We agree in part with the criticism of Schlachta and colleagues that our conclusion that the simulator we used “is a valuable tool for training and evaluation of basic tasks in laparoscopic surgery” is not substantiated by the methods used. However, our article is only one of several that have been presented at national and international peer-reviewed meetings and have been published or accepted for publication in this and other peer-reviewed journals.1–3
Validity is a matter of degree and does not exist on an all-or-none basis. Finding a significant correlation between performance scores and level of training from junior to senior residents suggests a degree of construct validity. Further, in this pilot study, where residents were followed through their training, residents’ scores and the total score increased as they underwent more training in 2 out of 3 tasks. Practice effects could confound such results; however, these residents were only evaluated at 2 points in time and had no practice on the simulator in the interim. The original 7 inanimate tasks developed1 were modelled after fundamental laparoscopic techniques rather than isolated psychomotor skills, thus adding face validity. Face validity was further ensured by consensus of more than 20 well-known advanced laparoscopic surgeons that these tasks were meaningful representations of components of laparoscopic surgery.
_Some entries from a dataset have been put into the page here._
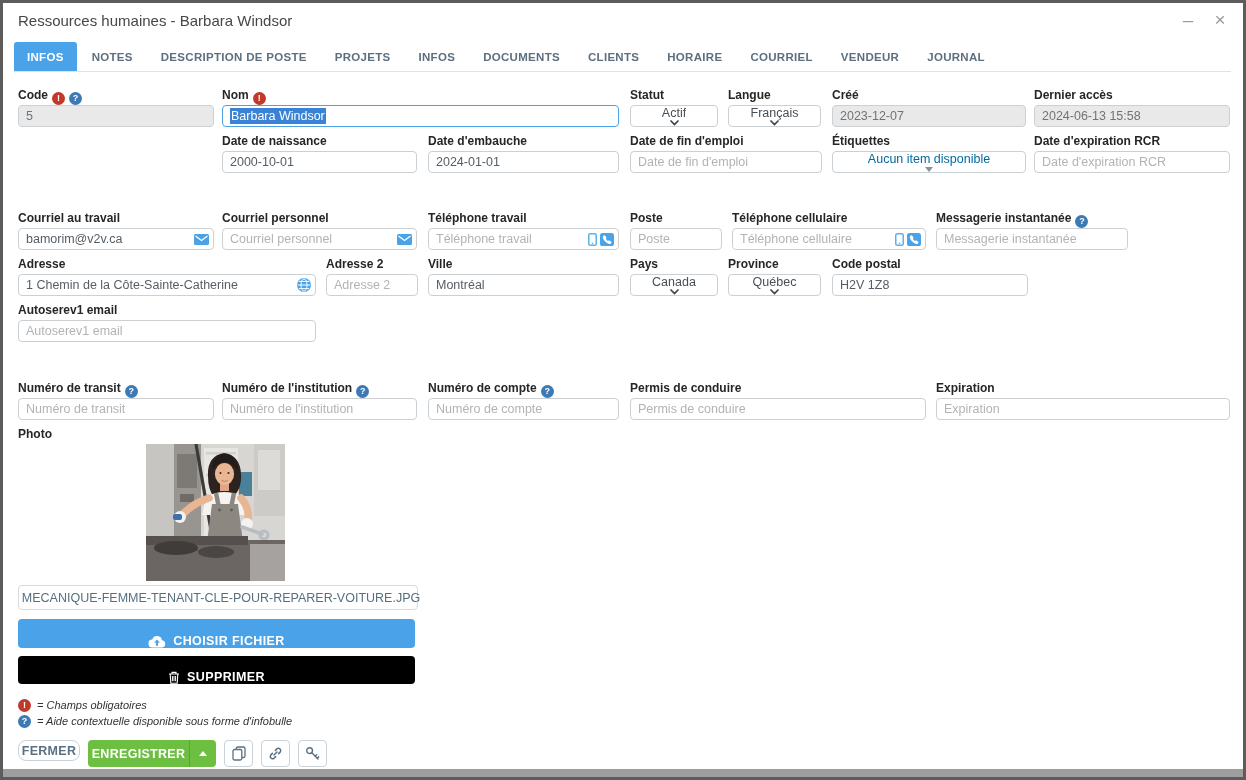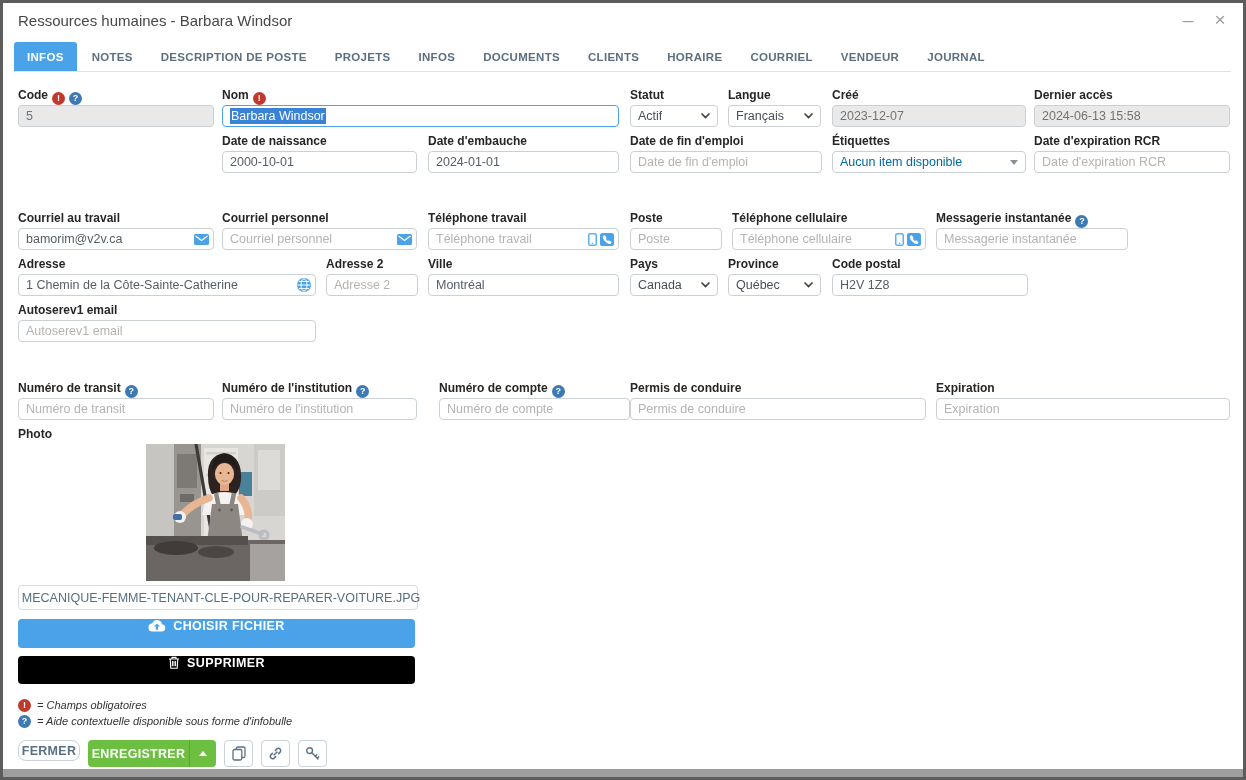--- a/index.html
+++ b/index.html
@@ -43,38 +43,38 @@
   .inwrap.two .inp{padding-right:38px;}
   .icons-right{position:absolute;right:5px;top:0;height:22px;display:flex;align-items:center;gap:3px;}
   
   .inpdiv{box-sizing:border-box;width:100%;height:22px;border:1px solid #cbd0d4;border-radius:4px;
     padding:0 7px;font-size:12.5px;color:#555e66;background:#fff;display:flex;align-items:center;}
   .inpdiv.focus{border-color:#4aa3e8;}
   .selection{background:#3a82d6;color:#ffffff;padding:1px 1px;}
   
   .sel{box-sizing:border-box;width:100%;height:22px;border:1px solid #cbd0d4;border-radius:4px;
     background:#fff;display:flex;align-items:center;justify-content:space-between;
-    padding:0 7px;font-size:12.5px;color:#474f56;cursor:pointer;}
+    padding:0 7px;font-size:12.5px;color:#474f56;cursor:pointer;flex-direction:column;}
   .sel .txt{white-space:nowrap;overflow:hidden;}
   .sel.muted{color:#0369a1;}
   .caret-down{width:0;height:0;border-left:4px solid transparent;border-right:4px solid transparent;
     border-top:5px solid #8a9096;}
   
   .icon-circle{display:inline-flex;align-items:center;justify-content:center;
     width:13px;height:13px;border-radius:50%;color:#fff;font-size:9px;font-weight:bold;
     vertical-align:-2px;margin-left:4px;line-height:1;}
   .req{background:#c0392b;}
   .help{background:#3d7ab5;}
   
   .photo-img{position:absolute;left:143px;top:441px;width:139px;height:137px;overflow:hidden;}
   .filebtn{position:absolute;left:15px;top:582px;width:400px;height:25px;box-sizing:border-box;
     border:1px solid #d6dbe0;border-radius:4px;background:#fff;display:flex;align-items:center;
     justify-content:center;gap:6px;font-size:12.5px;color:#56707f;cursor:pointer;white-space:nowrap;}
   .bigbtn{position:absolute;left:15px;width:397px;box-sizing:border-box;border:none;border-radius:4px;
-    display:flex;align-items:flex-start;justify-content:center;gap:7px;color:#fff;
+    display:flex;align-items:flex-end;justify-content:center;gap:7px;color:#fff;
     font-size:12.5px;font-weight:600;letter-spacing:.4px;cursor:pointer;}
   .choisir{top:616px;height:29px;background:#4aa3e8;}
   .supprimer{top:653px;height:28px;background:#000000;}
   
   .legend{position:absolute;left:15px;height:14px;display:flex;align-items:center;gap:6px;
     font-size:11px;font-style:italic;color:#333;}
   .legend .icon-circle{margin-left:0;vertical-align:0;font-style:normal;}
   
   .btn{box-sizing:border-box;height:21px;border-radius:8px;display:flex;align-items:center;
     justify-content:center;font-size:12.5px;font-weight:600;letter-spacing:.3px;cursor:pointer;}
@@ -315,21 +315,21 @@
   <div class="field" style="left:15px;top:379px;width:196px">
     <label class="lbl"><span>Numéro de transit</span><span class="icon-circle help">?</span></label>
     <input class="inp" placeholder="Numéro de transit" style="">
   </div>
 
   <div class="field" style="left:219px;top:379px;width:195px">
     <label class="lbl"><span>Numéro de l'institution</span><span class="icon-circle help">?</span></label>
     <input class="inp" placeholder="Numéro de l'institution" style="">
   </div>
 
-  <div class="field" style="left:436px;top:379px;width:191px">
+  <div class="field" style="left:425px;top:379px;width:191px">
     <label class="lbl"><span>Numéro de compte</span><span class="icon-circle help">?</span></label>
     <input class="inp" placeholder="Numéro de compte" style="">
   </div>
 
   <div class="field" style="left:627px;top:379px;width:296px">
     <label class="lbl">Permis de conduire</label>
     <input class="inp" placeholder="Permis de conduire" style="">
   </div>
 
   <div class="field" style="left:933px;top:379px;width:294px">

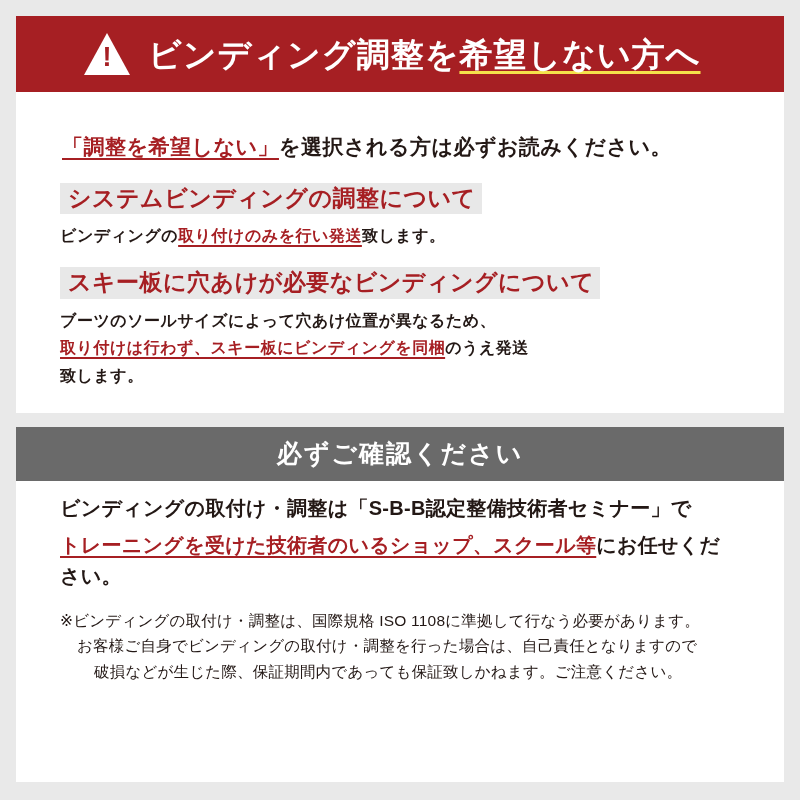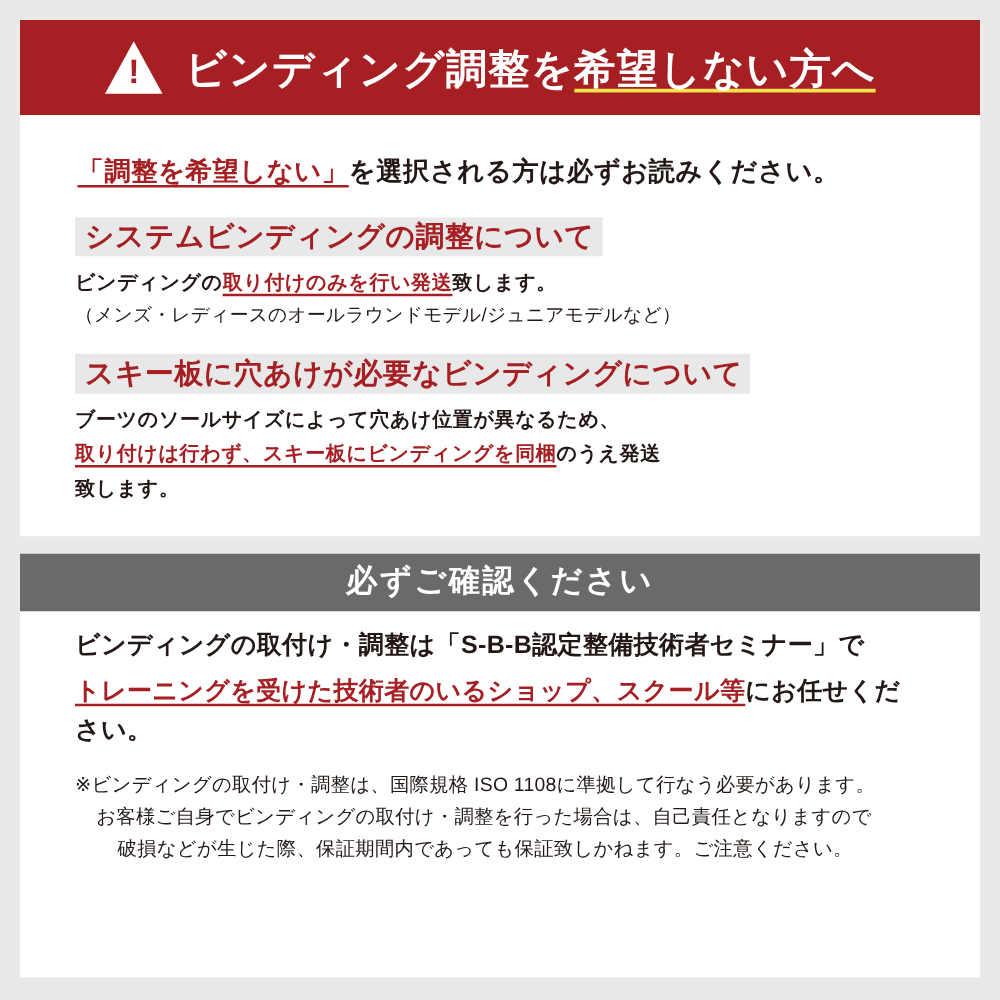--- a/index.html
+++ b/index.html
@@ -86,21 +86,21 @@
   }
 
   .p1-body {
     padding: 22px 34px 0 34px;
   }
 
   .lead {
     font-size: 21px;
     font-weight: bold;
     line-height: 1.5;
-    margin: 8px 0 20px 12px;
+    margin: 17px 0 20px 12px;
     letter-spacing: 0.5px;
   }
   .lead .uline {
     color: #a61f23;
     text-decoration: underline;
     text-decoration-color: #a61f23;
     text-decoration-thickness: 2px;
     text-underline-offset: 4px;
   }
 
@@ -140,21 +140,21 @@
   .blk2 .note { margin-bottom: 4px; }
 
   
   .panel-bottom {
     flex: 1 1 auto;
     display: flex;
     flex-direction: column;
   }
   .grey-bar {
     background: #6a6a6a;
-    height: 46px;
+    height: 54px;
     display: flex;
     align-items: center;
     justify-content: center;
   }
   .grey-bar-text {
     color: #ffffff;
     font-size: 25px;
     font-weight: bold;
     letter-spacing: 2px;
     line-height: 1;
@@ -207,21 +207,20 @@
 
       <div class="lead">
         <span class="uline">「調整を希望しない」</span><span>を選択される方は必ずお読みください。</span>
       </div>
 
       <div class="blk">
         <div class="sub-head">システムビンディングの調整について</div>
         <div class="line">
           <span>ビンディングの</span><span class="hl">取り付けのみを行い発送</span><span>致します。</span>
         </div>
-        <div class="note">（メンズ・レディースのオールラウンドモデル/ジュニアモデルなど）</div>
       </div>
 
       <div class="blk blk2">
         <div class="sub-head">スキー板に穴あけが必要なビンディングについて</div>
         <div class="line">ブーツのソールサイズによって穴あけ位置が異なるため、</div>
         <div class="line">
           <span class="hl">取り付けは行わず、スキー板にビンディングを同梱</span><span>のうえ発送</span>
         </div>
         <div class="line">致します。</div>
       </div>

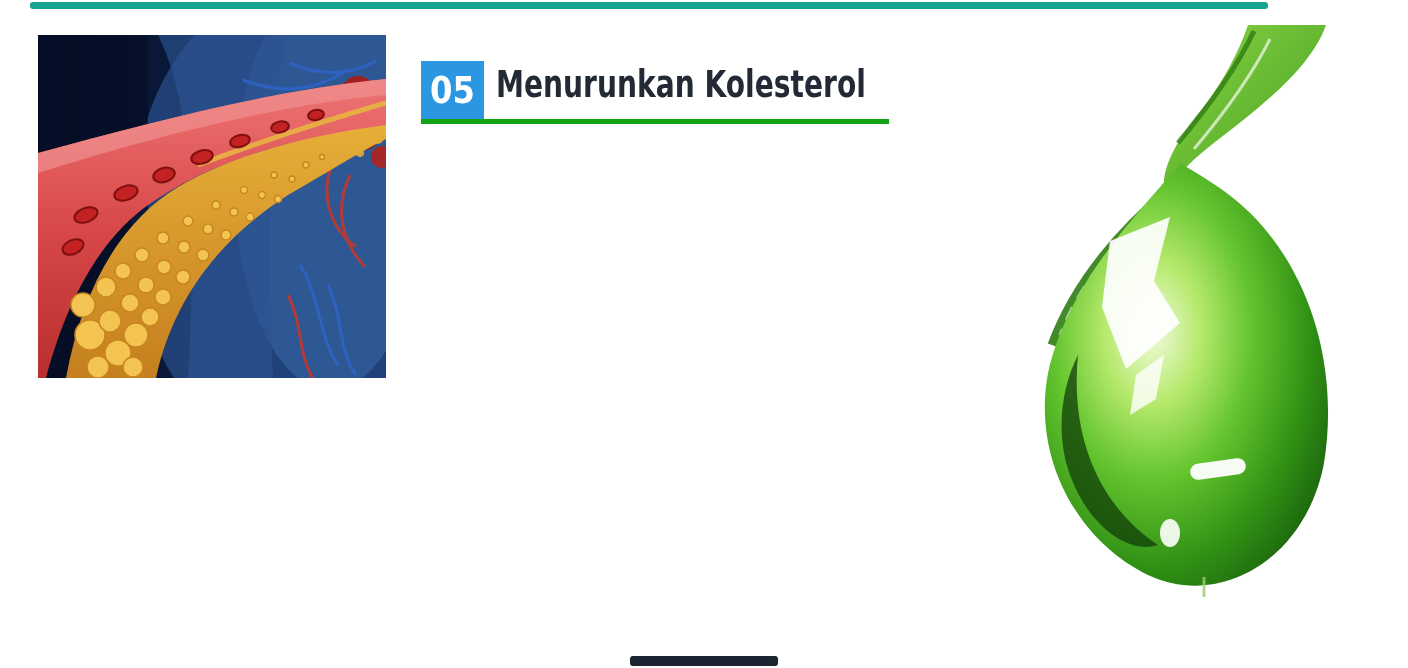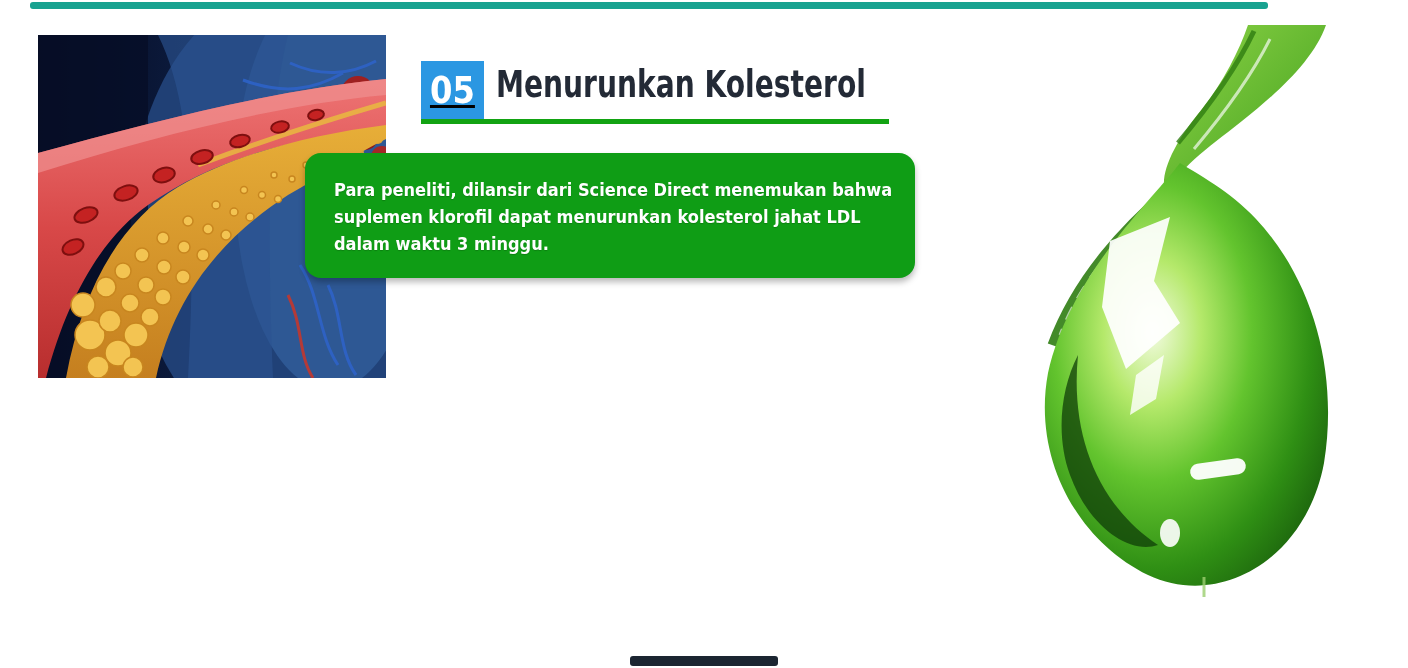--- a/index.html
+++ b/index.html
@@ -12,21 +12,21 @@
              background:#18A290; border-radius:3px; }
   .bottom-bar { position:absolute; left:630px; top:656px; width:148px; height:10px;
                 background:#1B2531; border-radius:3px; }
 
   
   .artery-img { position:absolute; left:38px; top:35px; width:348px; height:343px;
                 overflow:hidden; z-index:1; }
 
   
   .num-box { position:absolute; left:421px; top:61px; width:63px; height:58px;
-             background:#2B97E2; z-index:3; display:flex; align-items:center; justify-content:center;text-decoration:underline; }
+             background:#2B97E2; z-index:3; display:flex; align-items:center; justify-content:center; }
   .num-box span { color:#ffffff; font-weight:bold; font-size:38px;
                   transform:scaleX(0.85); display:inline-block; }
   .section-title { position:absolute; left:496px; top:63px; height:56px; z-index:3;
                    display:flex; }
   .section-title span { color:#232A36; font-weight:bold; font-size:37px; white-space:nowrap;
                         transform:scaleX(0.76); transform-origin:left center; display:inline-block; }
   .title-underline { position:absolute; left:421px; top:119px; width:468px; height:5px;
                      background:#12A312; z-index:3; }
 
   
@@ -154,25 +154,20 @@
   </div>
 
   <div class="num-box">
     <span>05</span>
   </div>
   <div class="section-title">
     <span>Menurunkan Kolesterol</span>
   </div>
   <div class="title-underline"></div>
 
-  <div class="info-card">
-    <div class="card-line">Para peneliti, dilansir dari Science Direct menemukan bahwa</div>
-    <div class="card-line">suplemen klorofil dapat menurunkan kolesterol jahat LDL</div>
-    <div class="card-line">dalam waktu 3 minggu.</div>
-  </div>
 
   <div class="drop-img">
     <svg width="320" height="575" viewBox="0 0 320 575" xmlns="http://www.w3.org/2000/svg">
       <defs>
         <radialGradient id="dropG" cx="0.38" cy="0.40" r="0.78">
           <stop offset="0" stop-color="#F2FBE0"></stop>
           <stop offset="0.22" stop-color="#B5E96B"></stop>
           <stop offset="0.45" stop-color="#63C42E"></stop>
           <stop offset="0.72" stop-color="#2F8F14"></stop>
           <stop offset="1" stop-color="#14520A"></stop>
In another study2 we found that residents who practised in this inanimate model performed better in a live animal model and acquired skill more quickly than a peer group at the same PGY3 level of training who had not practised in the inanimate model. The scores in the animate model for the group that practised were also superior to those of the group without practice,3 and the scores in the inanimate model correlated significantly with analogous skills measured in the live animal in the operating room.2 All of these data support the validity of the inanimate system for measuring laparoscopic skills.
We agree that this model will require further validation by ultimately correlating performance in the model with level of surgical skill in the operating room. At this point there is no measure of skill in the operating room that can act as the “gold standard.” We are in the process of conducting a large multicentre study to test the reliability and validity of such a scoring system.